A Study of Poetry
- Question: What are the first eight lines of a sonnet called?
- Answer: The first eight lines of any sonnet are called the octave, the last six the sestet.
- Question: A poem in which the first letters of each line spell a word is called:
- Answer: An acrostic is a short verse composition, so constructed that the initial letters of the lines, taken consecutively, form one or more words. Acrostics have been written since ancient times.
- Question: What is the longest Old English poem?
- Answer: Most scholars agree that the longest surviving poem in Old English is Beowulf, a tale of legendary heroes and monsters.
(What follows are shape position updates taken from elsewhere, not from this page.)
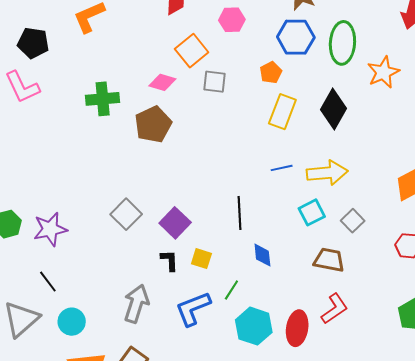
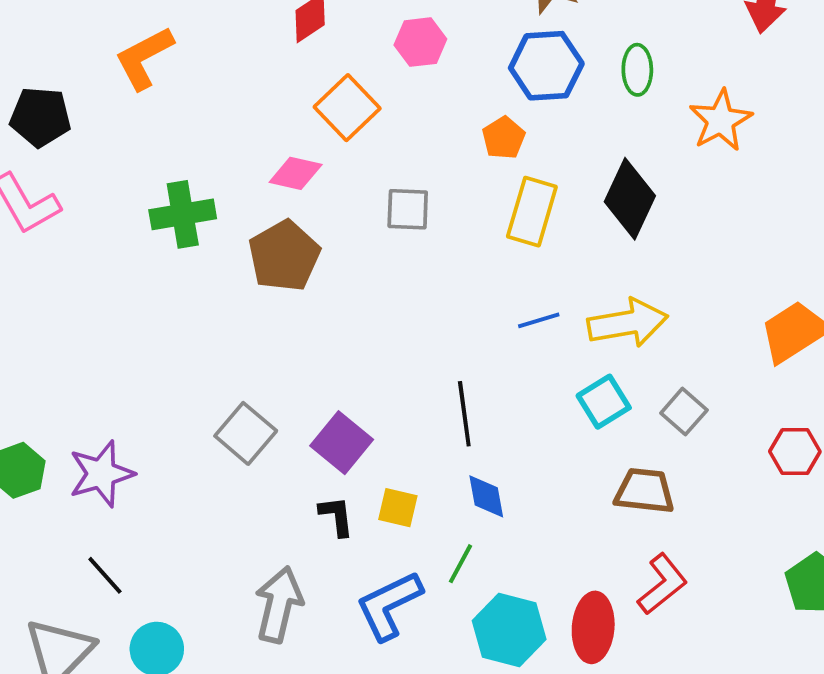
green ellipse: (342, 43) -> (637, 70), size x0.6
gray square: (214, 82) -> (408, 209), moved
blue diamond: (262, 255) -> (486, 496), moved

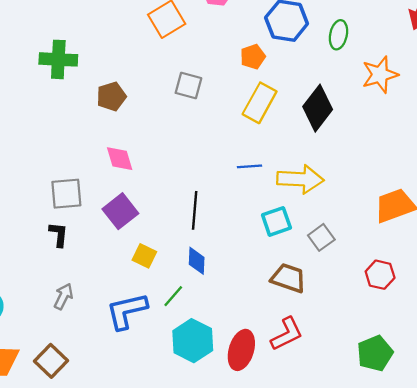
pink diamond: (296, 173) -> (120, 159), moved, turned 48
brown pentagon: (284, 256) -> (111, 96), size x0.7
gray square: (246, 433) -> (66, 194), turned 32
black L-shape: (336, 516) -> (59, 234), moved
gray arrow: (279, 605) -> (63, 296), size x0.6

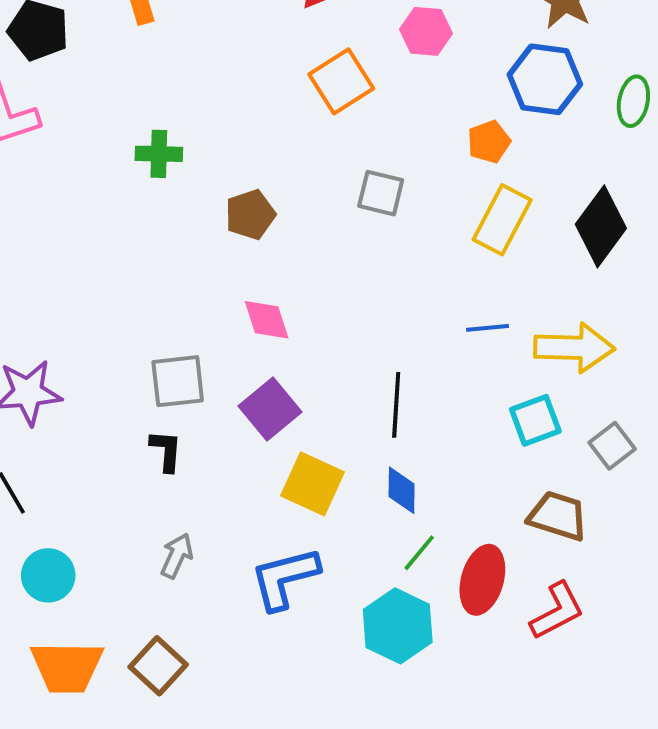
green cross: (58, 59) -> (159, 154), size x0.7
yellow square: (144, 256) -> (312, 484), size x1.5
green line: (173, 296) -> (419, 553), moved
red ellipse: (241, 350) -> (482, 580), moved

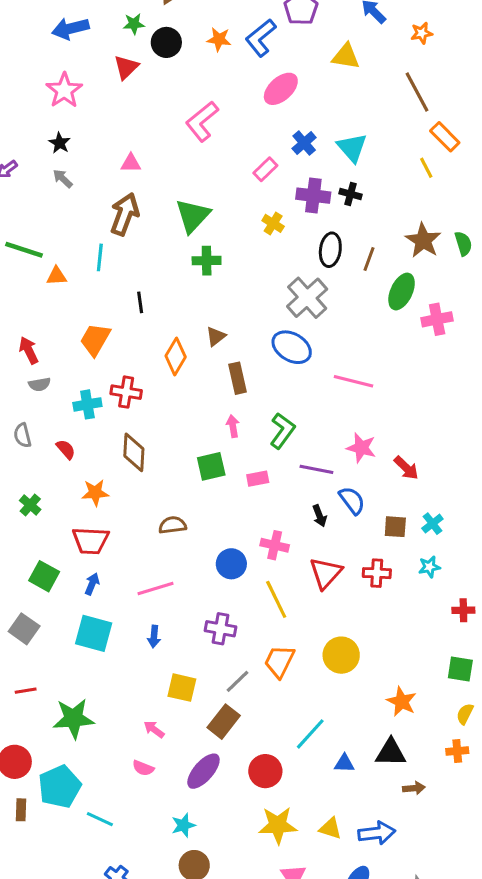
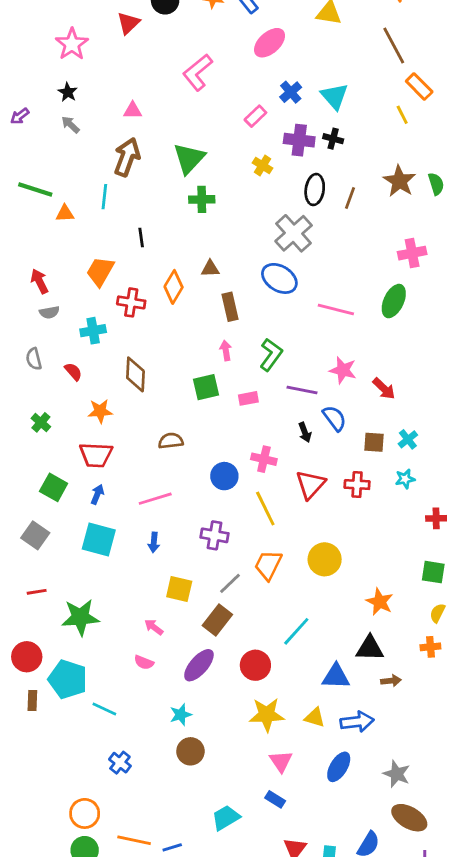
green ellipse: (402, 292) -> (394, 301), moved
brown triangle: (216, 336) -> (210, 269), turned 36
red cross: (126, 392) -> (131, 302), moved
blue triangle: (344, 763) -> (336, 677), moved, size x1.5
cyan pentagon: (60, 787) -> (68, 679), turned -30

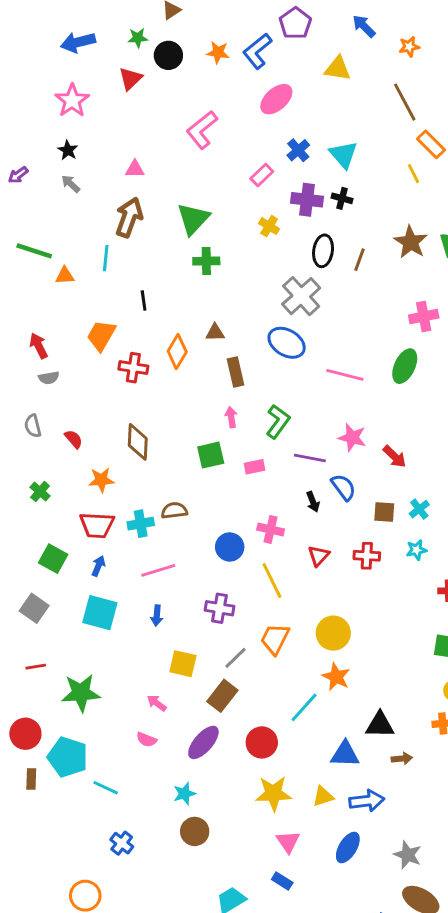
cyan cross: (93, 331) -> (141, 524), moved
red triangle: (310, 485) -> (319, 556), size x0.7
orange star: (380, 602) -> (336, 677), moved
yellow triangle: (315, 717) -> (323, 796), turned -35

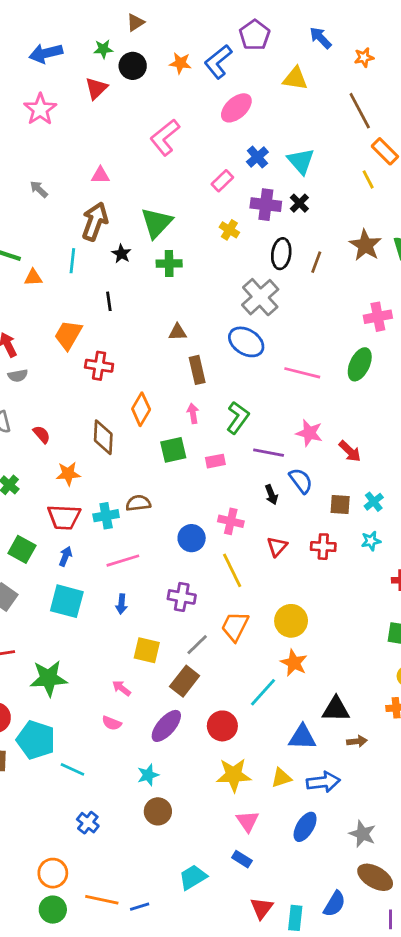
black star: (68, 150) -> (121, 254), moved
black cross: (342, 198) -> (299, 203), turned 30
orange diamond: (177, 352) -> (141, 409), moved

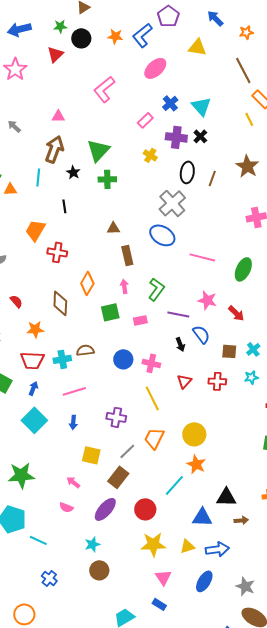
green ellipse: (360, 364) -> (243, 269), moved
blue circle: (192, 538) -> (123, 359), moved
cyan square: (67, 601) -> (34, 420), turned 30

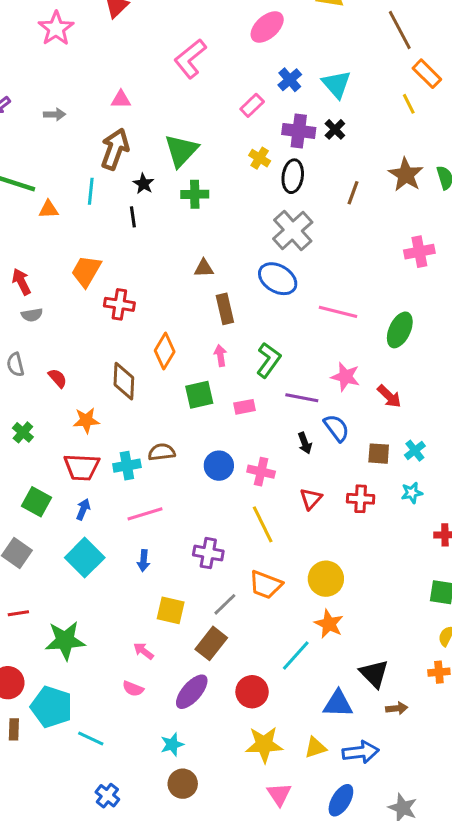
gray arrow: (14, 126) -> (55, 114), turned 136
black ellipse: (187, 172) -> (293, 176), moved
black line: (64, 206) -> (133, 217), moved
orange trapezoid: (154, 438) -> (266, 585), turned -95
black triangle: (226, 497) -> (374, 674), turned 45

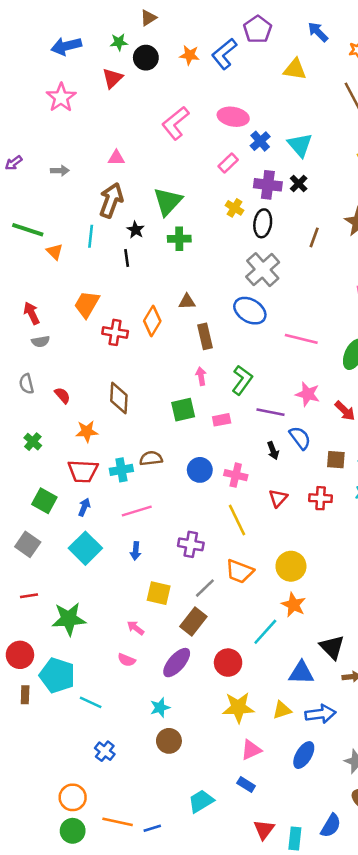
pink ellipse: (267, 27) -> (233, 117), moved, turned 52
orange triangle: (49, 209) -> (55, 252), turned 48
orange diamond: (165, 351) -> (152, 321), moved
pink triangle: (279, 794) -> (251, 750), turned 40

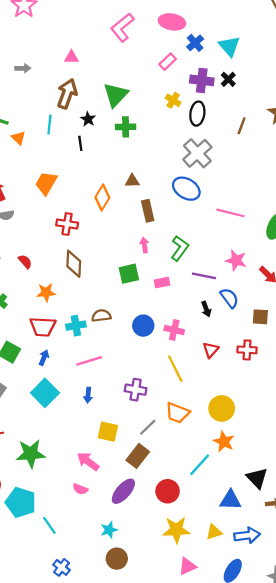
red cross: (115, 332) -> (67, 224), moved
pink arrow: (136, 628) -> (88, 461), size x1.5
cyan line: (91, 702) -> (49, 525), turned 30

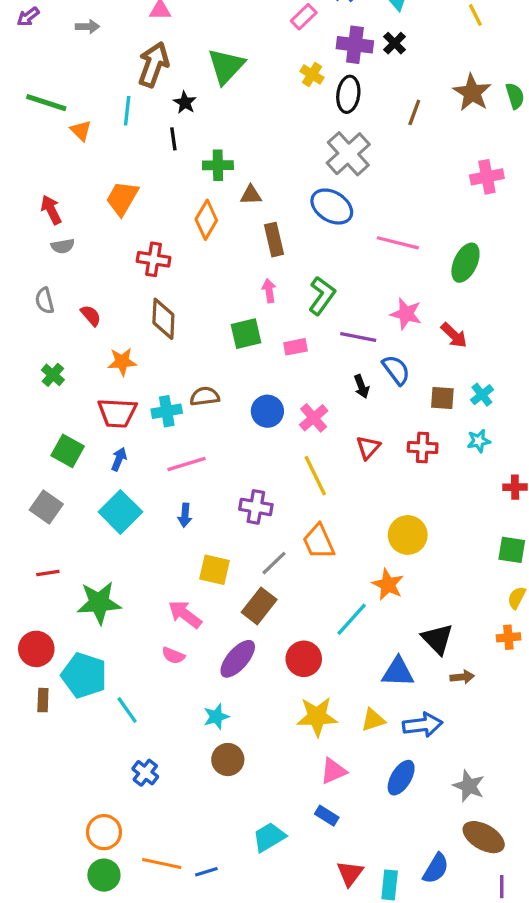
green cross: (126, 127) -> (218, 165), moved
pink cross: (174, 330) -> (314, 418), turned 36
yellow circle: (222, 408) -> (408, 535), moved
orange trapezoid: (177, 413) -> (319, 542), turned 45

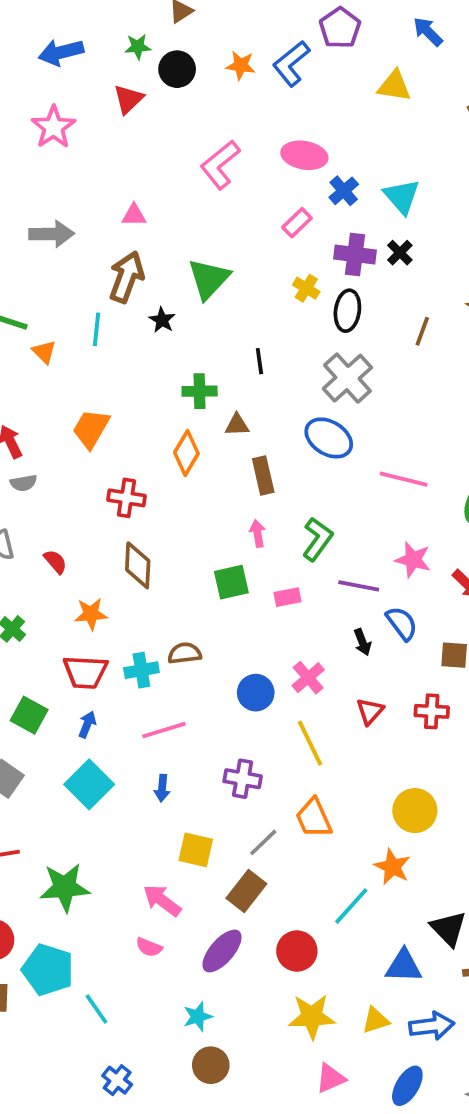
gray arrow: (87, 27) -> (52, 234), size x1.6
black line: (173, 139) -> (259, 361), moved
blue circle: (267, 411) -> (256, 693), moved

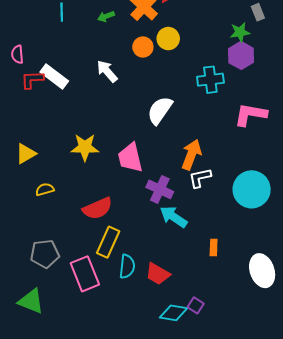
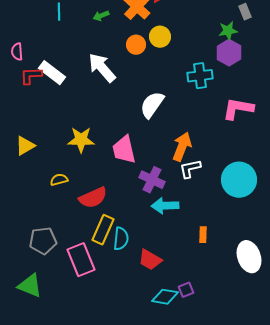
white arrow: (107, 71) -> (102, 68), size x1.4
yellow semicircle: (45, 189) -> (59, 180), moved
cyan arrow: (173, 217) -> (165, 206), turned -36
cyan semicircle: (127, 266) -> (121, 239), moved
purple square: (196, 305) -> (186, 290), turned 35

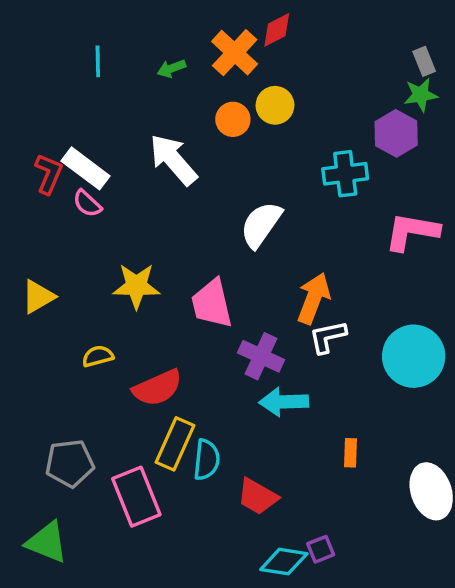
green star: (228, 31) -> (421, 95), moved
pink semicircle: (17, 52) -> (87, 204), moved, turned -42
red L-shape: (31, 76) -> (49, 174), turned 115

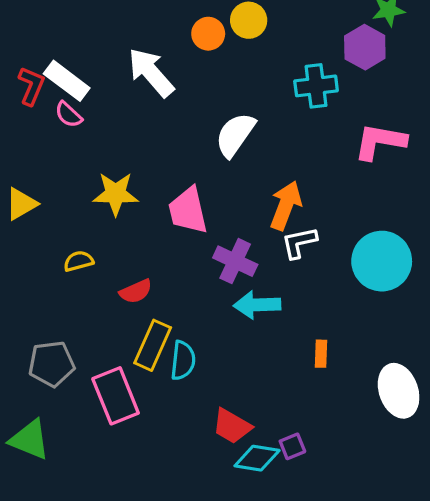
red semicircle: (157, 388) -> (136, 291), size x0.7
red trapezoid: (257, 497) -> (232, 426), moved

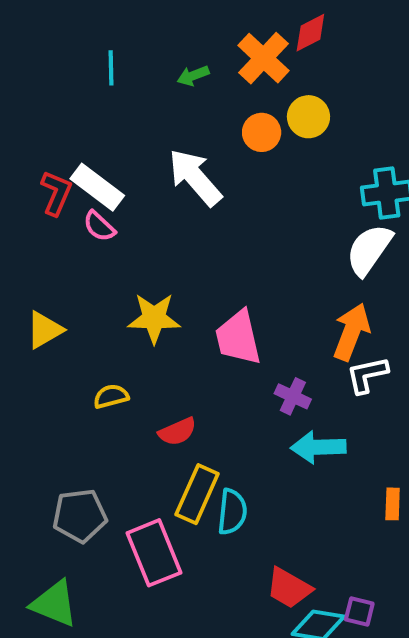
white semicircle: (235, 135) -> (369, 250), moved
purple cross: (235, 261) -> (293, 396), size x0.7
purple square: (292, 446) -> (359, 611), turned 36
It is more than 1,000 years old.
- Question: In poetry, the word "foot" refers to:
- Answer: A foot is the smallest unit of poetic meter, and generally consists of one stressed and one or more unstressed syllables.
- Question: How many lines does a sonnet have?
- Answer: Of all the set patterns in English poetry, the sonnet is the best known. It consists of 14 lines of iambic pentameter, rhymed usually in one of two ways.
- Question: Who is the author of "Ozymandias"?
- Answer: "Ozymandias" is a famed poem by Percy Bysshe Shelley. It was published in 1818.
- Question: Who wrote a famed poem about the Crimean War?
- Answer: Alfred Lord Tennyson wrote "The Charge of the Light Brigade" to commemorate a battle in the Crimean War.
- Question: Which of these poets did not use capital letters in his works?
- Answer: The American poet E.E. Cummings (1894–1962) wrote such simple, childlike lines that he used no punctuation or capitalization.